Collectively, their results indicated that the adjusted risk for developing heart failure was increased by about 30 to 50 percent in low- to middle-income countries and, likewise, readmission rates following hospitalization were greater in more economically-deprived patients.
“Although fewer studies examined mortality, lower socioeconomic status was associated with poorer survival. Although [the] evidence they find in the equity of medical treatment of patients with heart failure was scarce and conflicting, we know that socioeconomic deprivation is a powerful independent predictor of heart failure development and adverse outcomes,” she reiterated.
The collated studies confirmed that the proportion of poor Filipinos, whose per capita income is not enough to meet their basic needs, was high. It started to decline though to 16.6 percent in 2018, translating to 17.6 million Filipinos who live below the poverty threshold estimated at P10,727 for a family of five per month.

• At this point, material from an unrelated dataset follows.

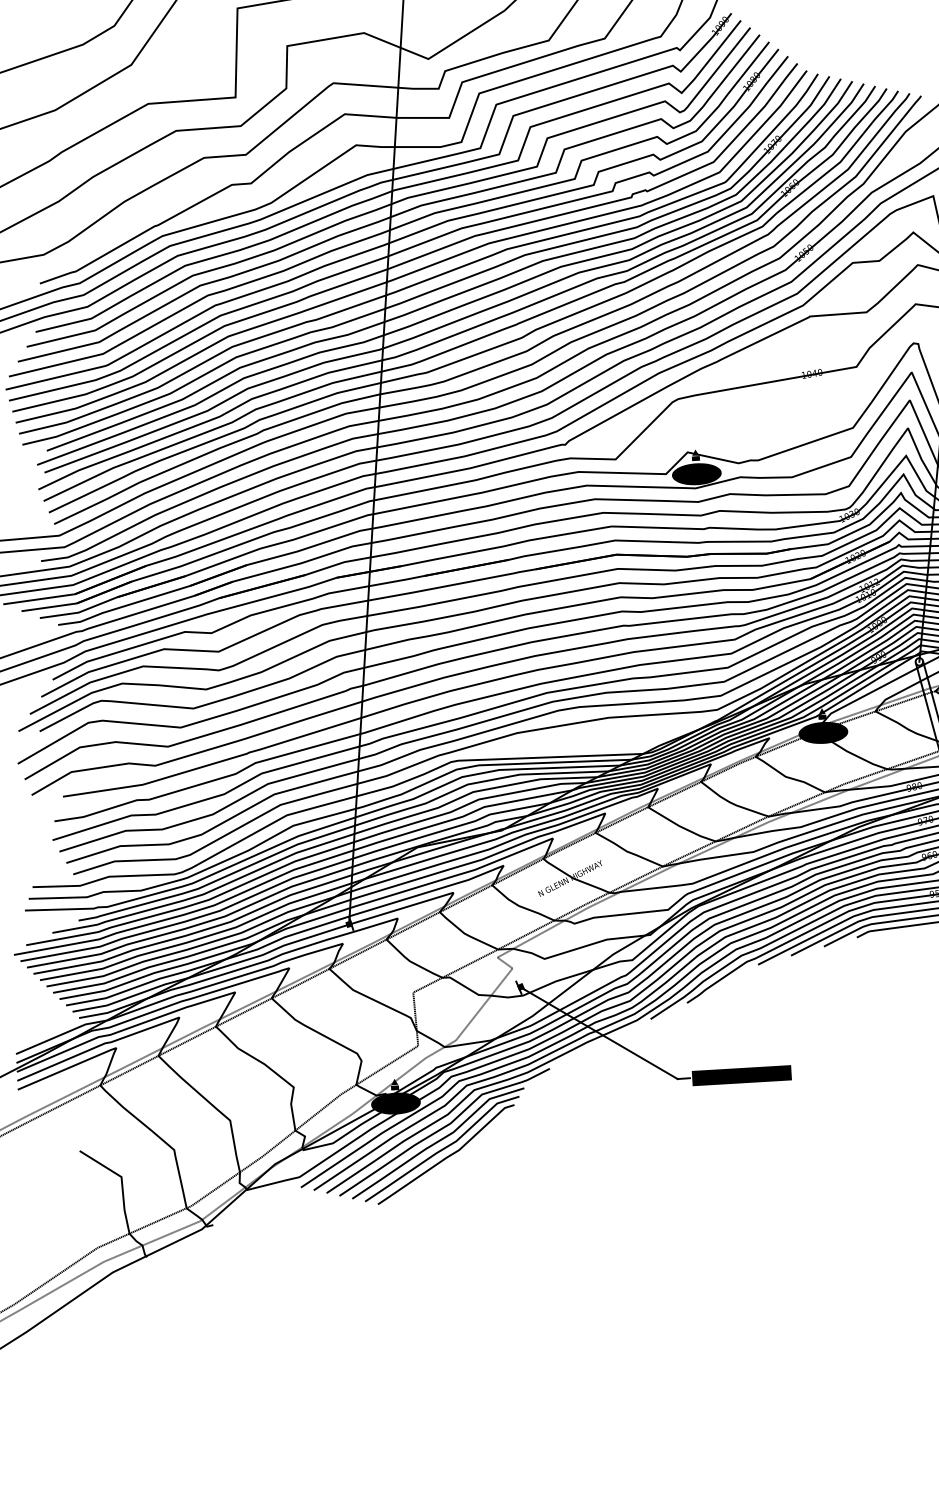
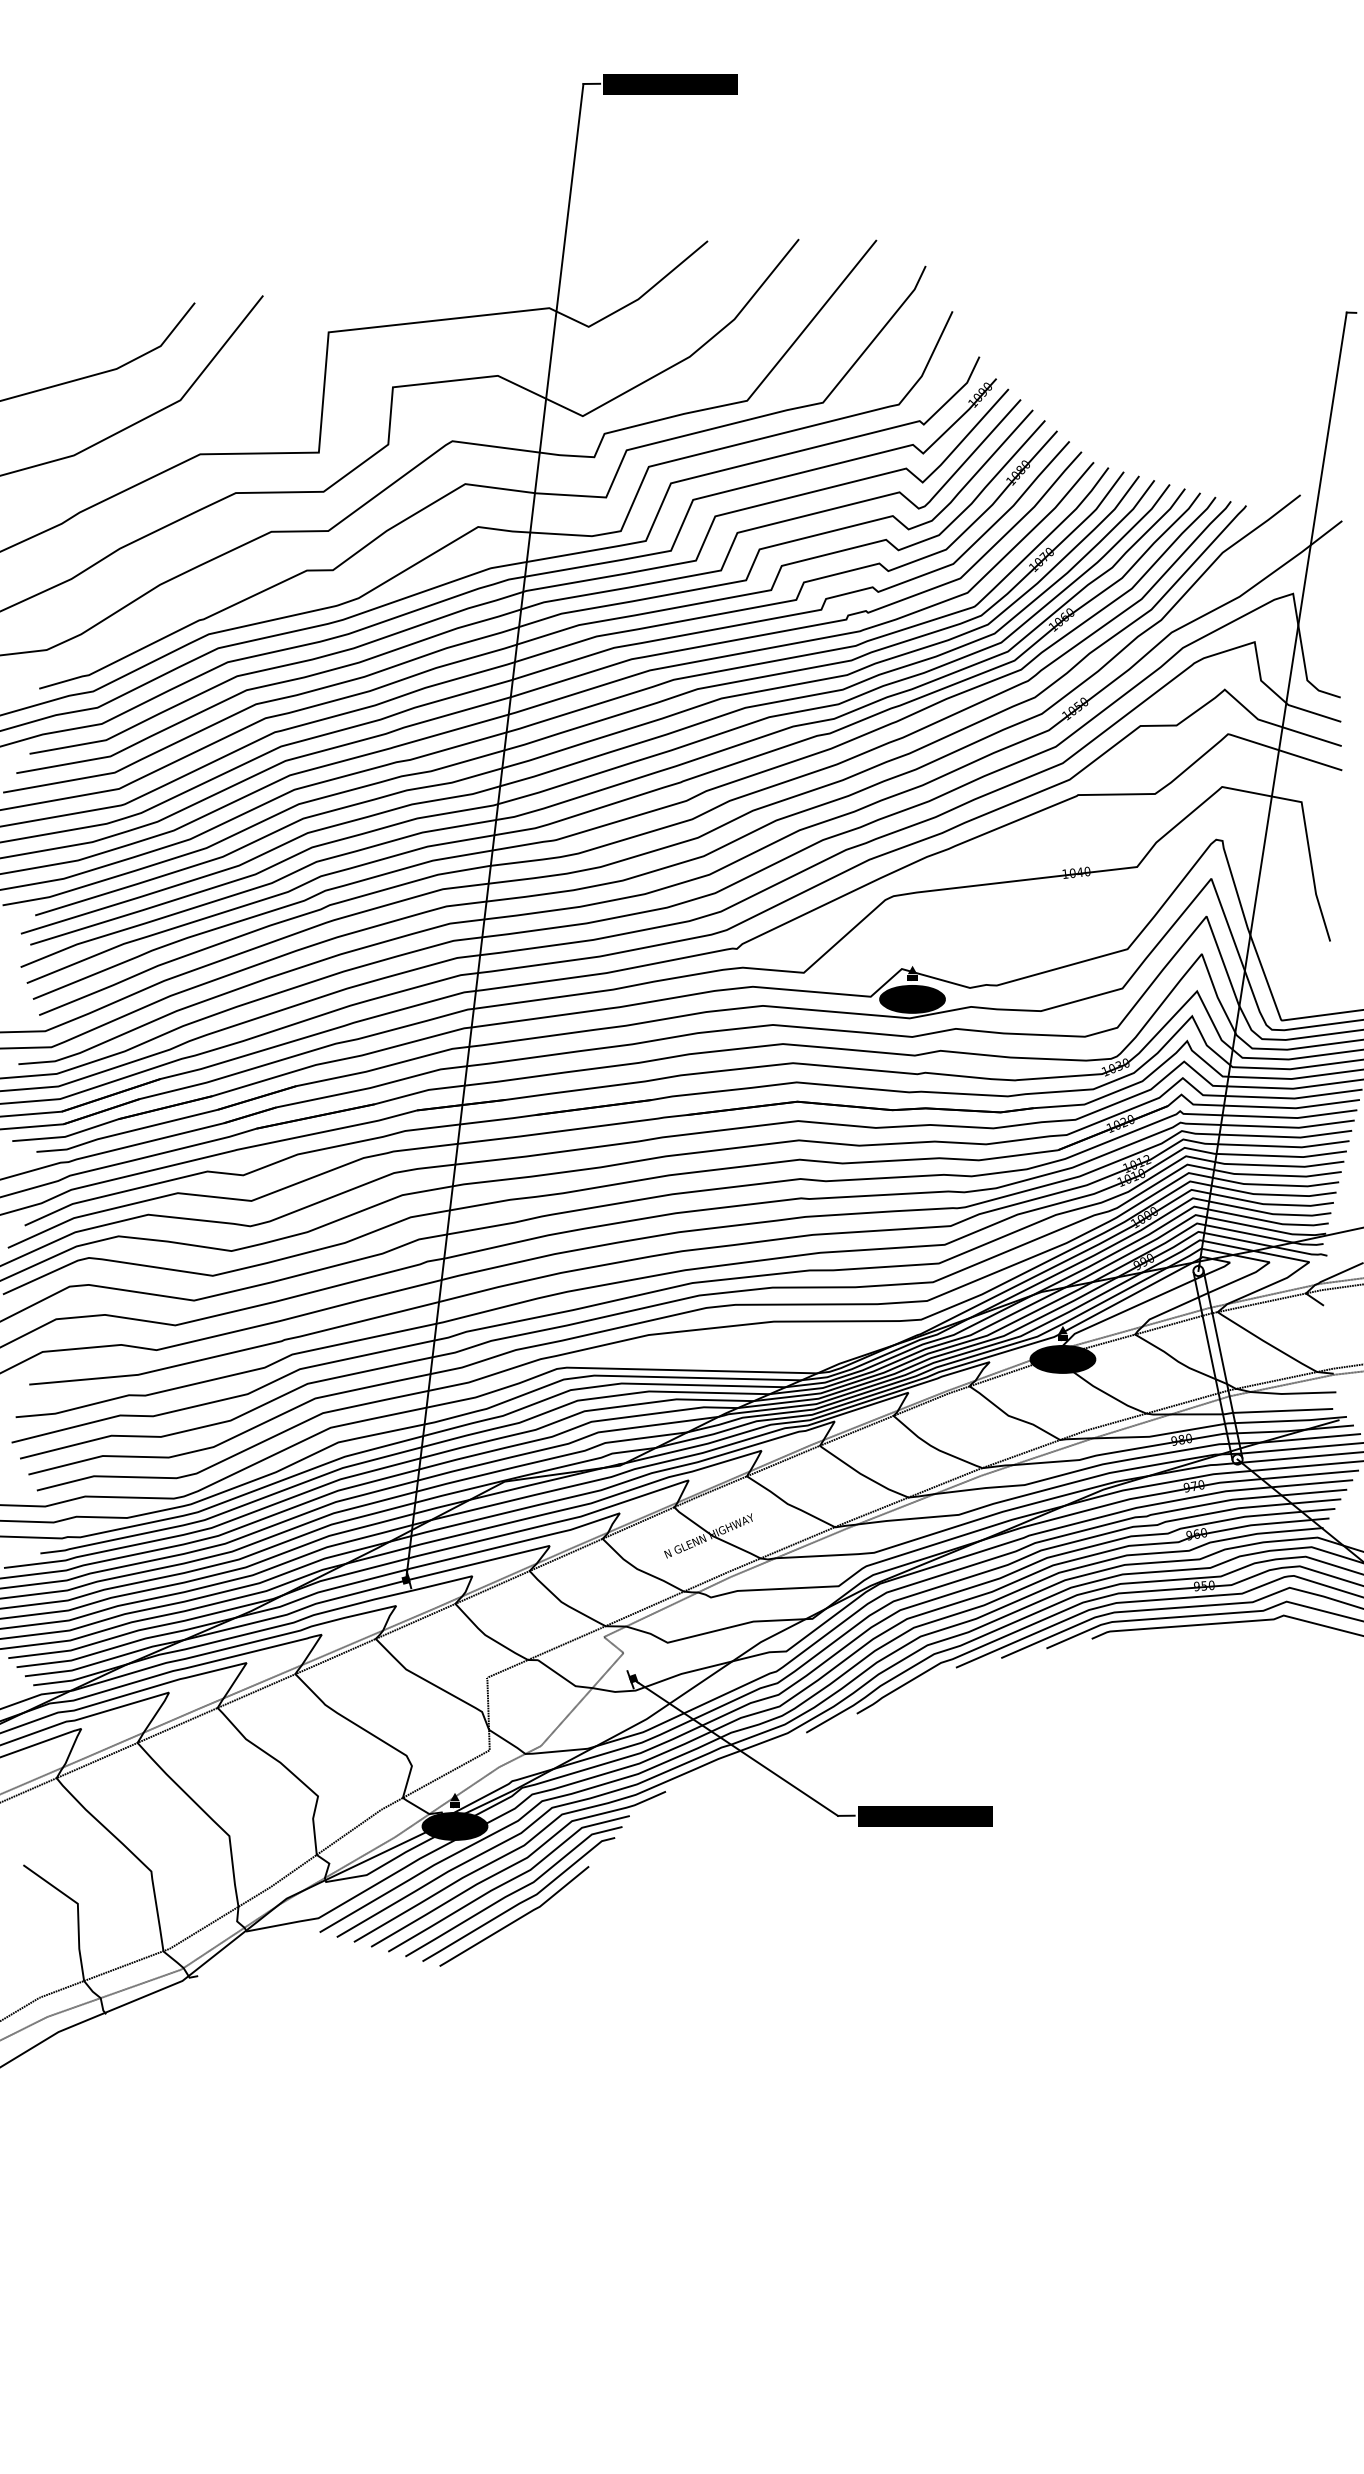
line: (444, 1169) -> (515, 1919), added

Given their economic status, she asserted that it could still not save them considering that the total economic burden for heart failure hospitalization was close to P1 million per patient, as shown in another study of Dr. Mendoza and her colleagues three years ago.
“We are not so rich [as a] country. We are struggling with heart failure. So looking at the history from the ancient world to what we have seen now over the last two or three decades, there has been considerable progress in the treatment of heart failure that are now considered major pillars in the ideal management of a heart failure,” said Dr. Demerre.
“But despite all these advances, heart failure is still on the rise and is associated with a poor prognosis. We haven’t really flattened the curve. With the many compounding factors in heart failure care, the Philippines has a long way to go. The important thing is we have set our goals, united in the fight against heart failure,” she stressed.